> Exercise objective:
Your answer is the lines below, exactly, from the one that contains "G04 #@! TF.FilePolarity,Positive*" through the one that contains "X850722Y886810D01*", both included.
+===+
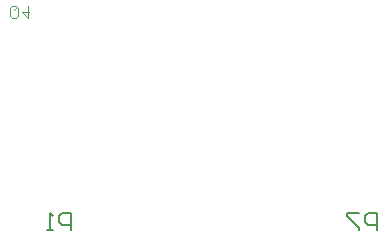
<source format=gbr>
G04*
G04 #@! TF.GenerationSoftware,Altium Limited,Altium Designer,24.1.2 (44)*
G04*
G04 Layer_Color=32896*
%FSLAX25Y25*%
%MOIN*%
G70*
G04*
G04 #@! TF.SameCoordinates,A85318EA-E4D8-42E9-B0A6-CF3BD3DAF5E5*
G04*
G04*
G04 #@! TF.FilePolarity,Positive*
G04*
G01*
G75*
%ADD16C,0.00394*%
%ADD55C,0.00591*%
D16*
X850722Y886154D02*
Y883531D01*
X850066Y882875D01*
X848754D01*
X848098Y883531D01*
Y886154D01*
X848754Y886810D01*
X850066D01*
X849410Y885499D02*
X850722Y886810D01*
X850066D02*
X850722Y886154D01*
X854002Y886810D02*
Y882875D01*
X852034Y884842D01*
X854658D01*
D55*
X868503Y812009D02*
Y817912D01*
X865551D01*
X864567Y816928D01*
Y814961D01*
X865551Y813977D01*
X868503D01*
X862599Y812009D02*
X860631D01*
X861615D01*
Y817912D01*
X862599Y816928D01*
X970353Y812009D02*
Y817912D01*
X967401D01*
X966417Y816928D01*
Y814961D01*
X967401Y813977D01*
X970353D01*
X964449Y817912D02*
X960513D01*
Y816928D01*
X964449Y812993D01*
Y812009D01*
M02*

</source>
+===+
> Answer for this exercise:
G04 #@! TF.FilePolarity,Positive*
G04*
G01*
G75*
%ADD16C,0.00394*%
%ADD55C,0.00591*%
D16*
X850722Y886154D02*
Y883531D01*
X850066Y882875D01*
X848754D01*
X848098Y883531D01*
Y886154D01*
X848754Y886810D01*
X850066D01*
X849410Y885499D02*
X850722Y886810D01*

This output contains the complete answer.